4-Socio-cultural schemata and reader variability
Socio-cultural schemata takes into their consideration factors as gender, race ,class, age and social roles especially in the second language teaching ,where reading is viewed as the interaction between top-down socio-cultural schemata guiding reading and bottm-up signals from the text ,and where varying schemata can explain misunderstanding by readers of different culture.
5-Sensory and motor schemata ,and the role of emotions
Readers need to relate to the text as embodied beings through feeling a real sense of experiencing the world of a text .There is an evidence that states while reading ,the brain areas would be activated for real physical and emotional responses in the real world are activated for their imaginary equivalents in stories ,sensory schemata is the experiencing of the awareness of what is involved in basic sensory perception such as vision ,hearing whereas motor schemata explain physical movements such as how one can move his body , grasp object in his environment.
There is a need to an affective component to schema theory to explain how we interpret emotions in characters and how readers emotions are activated by the texts that they read.
-6-Literness :schema refreshment
Literary discourse is schema refreshing ,where the reading experience causes reading to update ,change ,or transform their existing schemata,whereas nonliterary discourse is schema reinforcing or schema preserving which aim to inform or argue,will necessary bring about changes to schema .
*Practical examples of the use of the use of schema theory in stylistics
a-Filling gaps:schema knowledge and standard inferences as in the following example illustrates ; .“The waitress took their orders” . In this example the definite article is used for the first mention of a waitress because the presence of serving staff is assumed by the restaurant script.

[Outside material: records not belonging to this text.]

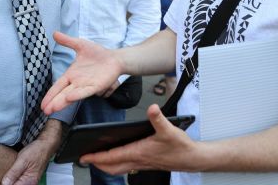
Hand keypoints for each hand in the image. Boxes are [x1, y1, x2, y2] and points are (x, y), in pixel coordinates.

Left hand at [0, 138, 53, 184]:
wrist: (45, 145)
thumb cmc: (37, 151)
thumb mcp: (23, 160)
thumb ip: (13, 173)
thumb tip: (5, 183)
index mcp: (29, 181)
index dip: (6, 183)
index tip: (2, 177)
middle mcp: (30, 183)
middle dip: (8, 181)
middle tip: (5, 172)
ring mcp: (29, 181)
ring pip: (16, 183)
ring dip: (10, 179)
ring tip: (8, 171)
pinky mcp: (28, 177)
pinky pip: (18, 180)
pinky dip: (13, 177)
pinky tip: (11, 171)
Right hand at [41, 32, 121, 114]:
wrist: (114, 58)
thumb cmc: (97, 54)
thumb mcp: (80, 45)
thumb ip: (67, 41)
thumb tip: (54, 33)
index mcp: (71, 75)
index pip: (58, 86)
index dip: (50, 95)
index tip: (42, 104)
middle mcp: (77, 82)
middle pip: (62, 94)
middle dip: (53, 102)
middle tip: (44, 110)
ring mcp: (86, 85)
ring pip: (72, 95)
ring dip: (62, 102)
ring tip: (52, 108)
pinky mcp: (96, 86)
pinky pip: (86, 91)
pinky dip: (78, 94)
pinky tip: (69, 97)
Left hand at [81, 104, 199, 174]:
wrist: (192, 158)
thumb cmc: (180, 146)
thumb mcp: (169, 129)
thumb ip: (159, 118)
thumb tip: (152, 108)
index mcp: (139, 152)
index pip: (112, 157)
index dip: (97, 157)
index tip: (84, 156)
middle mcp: (138, 160)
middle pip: (111, 167)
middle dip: (97, 164)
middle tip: (85, 159)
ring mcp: (141, 164)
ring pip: (118, 169)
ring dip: (106, 165)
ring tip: (96, 159)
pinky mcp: (146, 164)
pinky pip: (126, 167)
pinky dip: (117, 164)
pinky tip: (117, 156)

b-Jumping to conclusion –characters which is based on readers to make inferences ,writers can reveal the assumption –making processes by which characters come to recognize state of affairs ,hence mimicking their thought processes.

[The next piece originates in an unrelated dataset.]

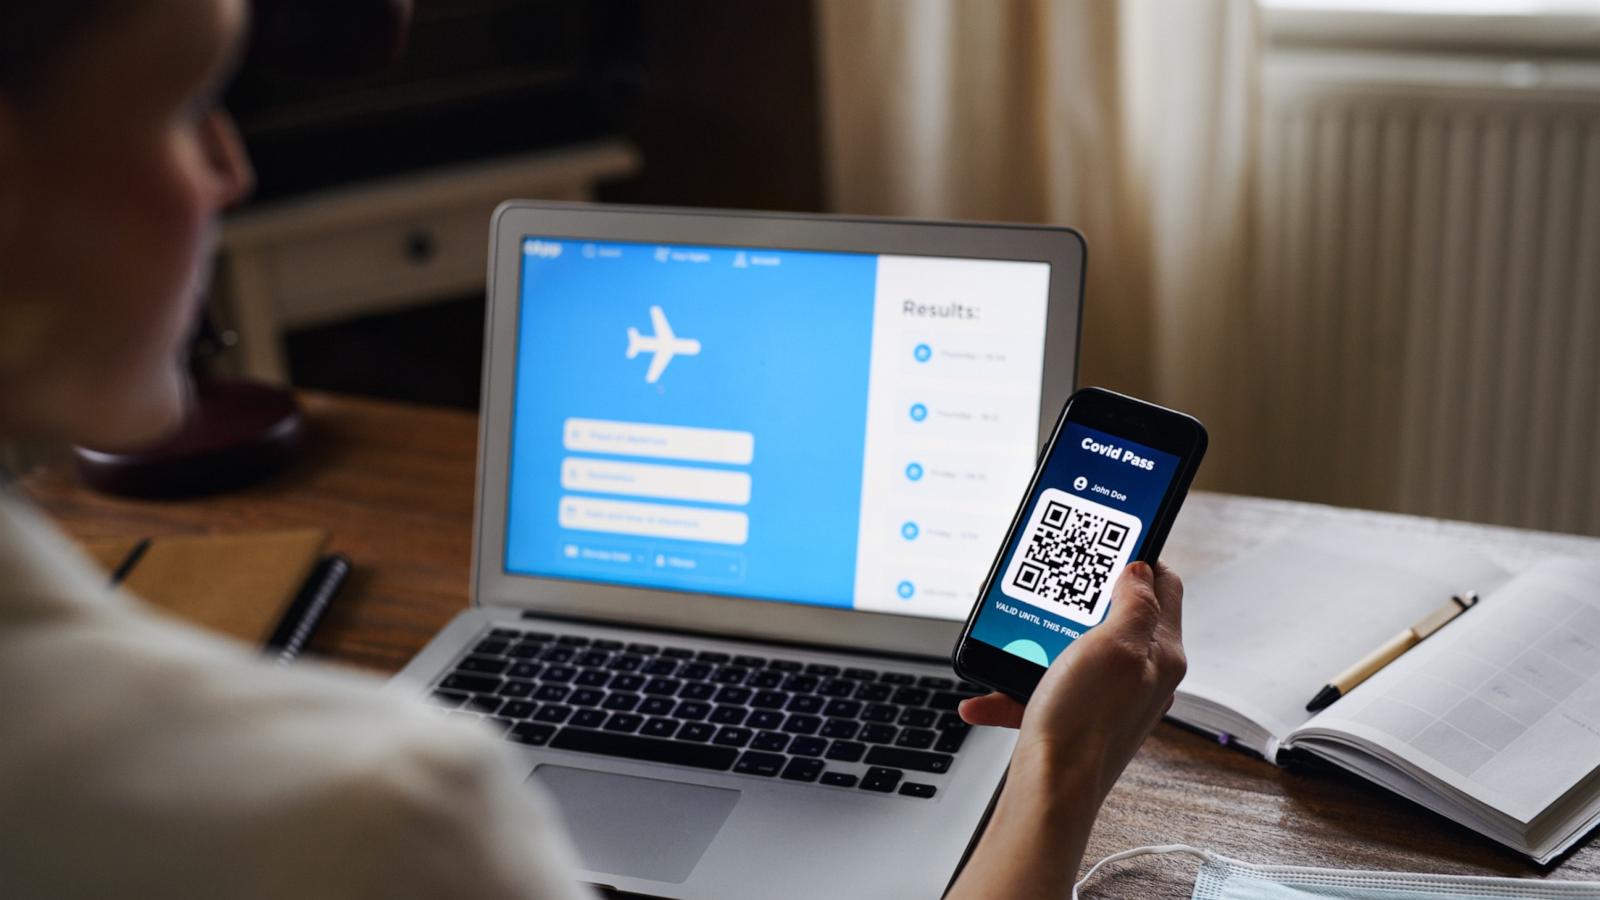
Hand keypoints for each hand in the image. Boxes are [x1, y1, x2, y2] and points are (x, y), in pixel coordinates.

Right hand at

c-Creating an alien mind style :under-specification to reflect a character’s lack of understanding .Fowler’s term mind style is used to indicate the presentation of thoughts ,it tend to be for unusual thinking style such as representation of the alien (Burk,2014)
1.3. Text world theory (TWT)
Text world theory is a cognitive linguistic theory of discourse processing proposed in its initial form by Paul Werth. TWT develops by many scholars later on and has become a canonical stylistic-analytical frame work especially under the rubrics of cognitive stylistic.Werth dissatisfaction with mainstream generative linguistics which neglect of the subjective and experimental aspects of language use since the ultimate aim of generative linguistic is to establish rules which generates well- formed sentences.This focus on the abstract sentence level is stands for complete rejection of context. For Werth the starting points for linguistic analysis should not be sentence or the text but the discourse.
The basic premise TWT is that whenever somebody participates in a discourse he builds up a network configuration of conceptual spaces or worlds which corresponds to distinct ontological layers of the discourse. The discourse worlds necessarily contains at least two discourse participant and temporal context in which discourse takes place.For Werth the prototypical languge event –type is face to face conversation, his treatment of face to face conversation leads him to borrow two notions from pragmatics which are negotiation, that manifested in face to face communication , and meta-principle which is similar to the well known maxims proposed by Grice . Therefore , negotiation in TWT concerns text- driven through knowledge promoted and retrieved.